The settlement resolves yearslong criminal and civil probes by federal prosecutors into Purdue’s marketing and distribution of powerful opioid painkillers. The final price tag for Purdue, however, is largely symbolic: Because the company’s assets fall well short of $8 billion, it will pay $225 million and the federal government is expected to cede most of the rest to allow more money to flow to states, counties and Native American tribes.
Purdue has agreed to plead guilty to three counts related to payments to health-care providers and other actions. The deal doesn’t prevent the government from prosecuting owners or employers of Purdue in the future.
Purdue’s owners, members of the Sackler family, will separately contribute $225 million to resolve civil claims, the Justice Department said.
Purdue filed for bankruptcy more than a year ago under the weight of thousands of lawsuits filed by state and local governments alleging the company’s aggressive marketing of OxyContin helped lead to widespread drug addiction and overdose deaths. Since 1999, at least 450,000 people in the U.S. have died from overdoses of prescription and illegal opioids.
Stamford, Conn.-based Purdue has denied the allegations and proposed turning itself into a corporate trust, run for the benefit of the public. The Justice Department agreement supports Purdue structuring itself into such a trust, which would continue to sell OxyContin and develop opioid overdose- and addiction-treatment drugs.
Two dozen states, however, have opposed any future for Purdue other than a sale to a private buyer.
“The public deserves assurance that no opioid business is given the special protection of being placed under a public umbrella,” a group of 25 states, including Massachusetts and California, wrote in a letter last week to Attorney General William Barr. Selling the business outright, the letter says, “may also deliver more upfront money that cities and states can use to abate the opioid epidemic.”

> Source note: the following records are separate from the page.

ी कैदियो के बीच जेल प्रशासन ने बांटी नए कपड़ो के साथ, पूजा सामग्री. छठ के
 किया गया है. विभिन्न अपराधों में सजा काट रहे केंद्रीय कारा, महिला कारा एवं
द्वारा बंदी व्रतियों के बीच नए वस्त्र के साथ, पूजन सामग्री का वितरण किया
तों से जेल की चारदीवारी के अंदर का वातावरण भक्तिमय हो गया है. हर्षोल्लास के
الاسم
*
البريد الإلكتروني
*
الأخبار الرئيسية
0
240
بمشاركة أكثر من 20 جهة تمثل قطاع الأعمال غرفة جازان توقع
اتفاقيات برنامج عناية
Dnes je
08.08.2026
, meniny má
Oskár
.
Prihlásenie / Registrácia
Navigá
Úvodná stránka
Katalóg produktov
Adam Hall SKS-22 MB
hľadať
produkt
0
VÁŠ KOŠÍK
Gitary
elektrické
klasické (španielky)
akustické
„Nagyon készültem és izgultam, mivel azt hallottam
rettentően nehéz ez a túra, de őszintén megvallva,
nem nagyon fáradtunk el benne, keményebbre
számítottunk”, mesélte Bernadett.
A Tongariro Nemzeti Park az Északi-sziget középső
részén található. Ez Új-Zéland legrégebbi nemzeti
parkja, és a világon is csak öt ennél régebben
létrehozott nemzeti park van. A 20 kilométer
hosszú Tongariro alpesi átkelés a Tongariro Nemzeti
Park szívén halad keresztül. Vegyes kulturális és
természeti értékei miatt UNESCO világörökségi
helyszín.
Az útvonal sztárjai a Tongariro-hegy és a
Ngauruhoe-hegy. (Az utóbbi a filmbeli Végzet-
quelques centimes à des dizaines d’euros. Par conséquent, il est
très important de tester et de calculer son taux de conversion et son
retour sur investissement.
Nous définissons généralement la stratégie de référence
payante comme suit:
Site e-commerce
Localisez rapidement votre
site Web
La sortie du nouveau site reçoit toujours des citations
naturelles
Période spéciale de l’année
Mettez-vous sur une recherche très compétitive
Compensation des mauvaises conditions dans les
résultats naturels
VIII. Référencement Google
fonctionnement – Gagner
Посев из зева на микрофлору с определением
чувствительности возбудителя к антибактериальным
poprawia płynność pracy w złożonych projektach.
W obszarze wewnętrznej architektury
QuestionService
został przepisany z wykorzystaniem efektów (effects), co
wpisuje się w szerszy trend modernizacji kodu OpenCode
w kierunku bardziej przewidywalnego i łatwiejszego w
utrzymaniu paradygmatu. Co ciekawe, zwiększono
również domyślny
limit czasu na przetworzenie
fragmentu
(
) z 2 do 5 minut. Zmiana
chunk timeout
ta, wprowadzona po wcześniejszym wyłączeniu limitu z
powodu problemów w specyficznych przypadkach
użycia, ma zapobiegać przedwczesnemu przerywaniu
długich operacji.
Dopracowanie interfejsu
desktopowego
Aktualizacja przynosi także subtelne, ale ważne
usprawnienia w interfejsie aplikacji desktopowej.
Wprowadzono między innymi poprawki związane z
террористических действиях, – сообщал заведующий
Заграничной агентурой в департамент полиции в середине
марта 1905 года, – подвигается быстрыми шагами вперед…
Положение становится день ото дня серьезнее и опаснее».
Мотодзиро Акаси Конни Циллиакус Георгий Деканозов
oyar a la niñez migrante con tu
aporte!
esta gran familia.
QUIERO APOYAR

The current value of Purdue’s bankruptcy estate is around $5 billion, which includes $3 billion pledged by the Sacklers. States that oppose Purdue’s proposed bankruptcy plan want to see more money personally contributed by the Sacklers and are in a mediation to try to get clarity into what the family is worth.
The Sacklers have been shielded from litigation until next March by the judge overseeing Purdue’s chapter 11 case even though the family didn’t personally file for bankruptcy.
The Justice Department has penalized Purdue before. After a federal investigation, the company and three of its executives in 2007 pleaded guilty to criminal charges of misleading the public about the addiction risk of OxyContin and paid $634.5 million in government penalties and costs.
Purdue is one of three drugmakers to file for bankruptcy in recent years in an attempt to negotiate a settlement of opioid-related lawsuits. Counties and states are also negotiating a $26 billion opioid settlement with three major drug distributors and drugmaker Johnson & Johnson.